The U3 number includes the pertinent unemployed labor supply and it is what makes inflation impossible.

Labor supply > Labor Demand = Falling Wages = Falling Prices

 
At 1/19/2010 8:34 AM, Blogger sethstorm said...

@David:
The remaining people in the labor force, various business/government entities, and export sales.

 
At 1/19/2010 10:37 AM, Blogger Unknown said...

The Bear is going to wake up on ground hogs day and see if more winter is in store. Of course he will check shadow stats while the groundhog prepares itself in front of a mirror for an interview on CNBC. Sunny days and green shoots?

 
At 1/19/2010 1:17 PM, Blogger KO said...

Machiavelli999 said...
Where do you pull these numbers from David Aitken?

Honestly, every time I hear people here and at other right wing blogs discuss unemployment, everyone comes up with their own crazy numbers.


Wow, if you;'re such a stickler for correcting facts you must spend your whole day correcting facts on "liberal" blogs.

You clearly know where the 22% comes from as you just mentioned the components of it. And note the "underemployment" in David's post. So you're really quibbling over the 5% coming from those who are out of the labor force. Which I think is a stretch to include myself. But please stop pretending it's just made up numbers.

 
At 1/19/2010 3:41 PM, Anonymous Machiavelli999 said...

What does "underemployment" even mean? If anything, it sounds like a liberal term.

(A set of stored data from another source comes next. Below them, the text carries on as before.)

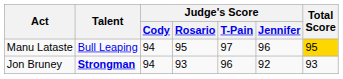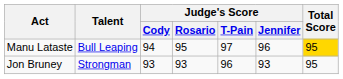Jon Bruney | Talent: bold -> normal
Jon Bruney | Judge's Score / Cody: 94 -> 93
Jon Bruney | Judge's Score / Jennifer: 92 -> 93
Jon Bruney | Total Score: 93 -> 95
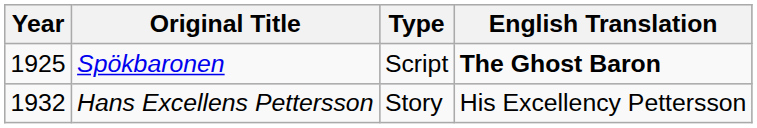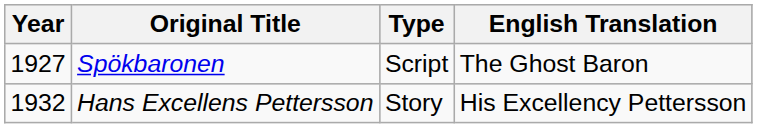Spökbaronen | Year: 1925 -> 1927
Spökbaronen | English Translation: bold -> normal
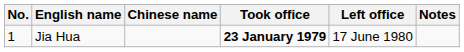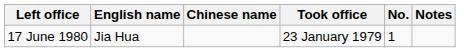columns swapped: No. <-> Left office
Jia Hua | Took office: bold -> normal
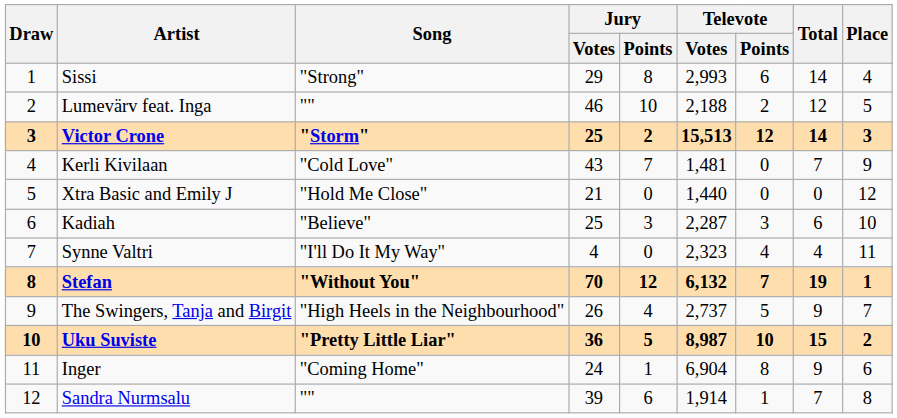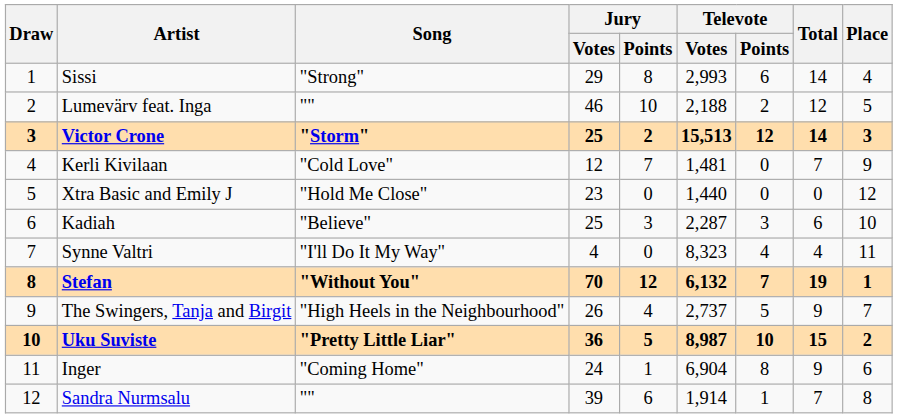Kerli Kivilaan | Jury / Votes: 43 -> 12
Xtra Basic and Emily J | Jury / Votes: 21 -> 23
Synne Valtri | Televote / Votes: 2,323 -> 8,323
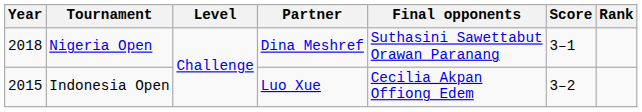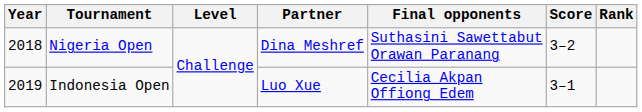Nigeria Open | Score: 3–1 -> 3–2
Indonesia Open | Year: 2015 -> 2019
Indonesia Open | Score: 3–2 -> 3–1
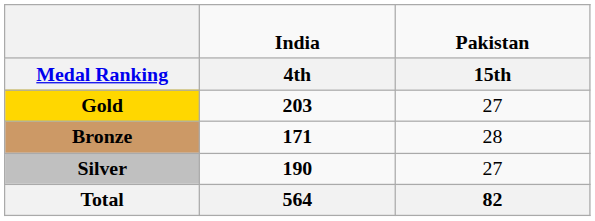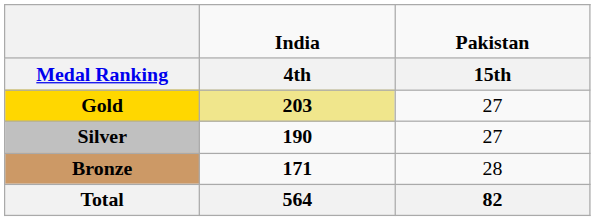Gold | column 2: no background -> khaki background
rows swapped: Silver <-> Bronze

If you are a free market absolutist who believes there is nothing wrong with deflation and falling wages can correct all unemployment, then you shouldn't believe in "underemployment". Because deflation would cause falling wages and I guess anyone with a job that pays less then they think they should be making is "underemployed".

And I still don't understand what 22% is, because U6 is 17%. So, I wonder what that extra 5% is?? People who have jobs that they don't like??

This is unemployment??

 
At 1/19/2010 4:28 PM, Anonymous Perp said...

LOL! Auto sales are at about 1982 levels despite a huge population increase since that time.

The Architectural Billings Index posted its 25th consecutive month of contraction. As someone said, U-6 is over 20%.

There will only be a couple of hundred bank failures from the impending CRE collapse.

The faux recovery is already unraveling. The best part is that every passing day it gets harder and harder for ObaPeloReid to blame Bush.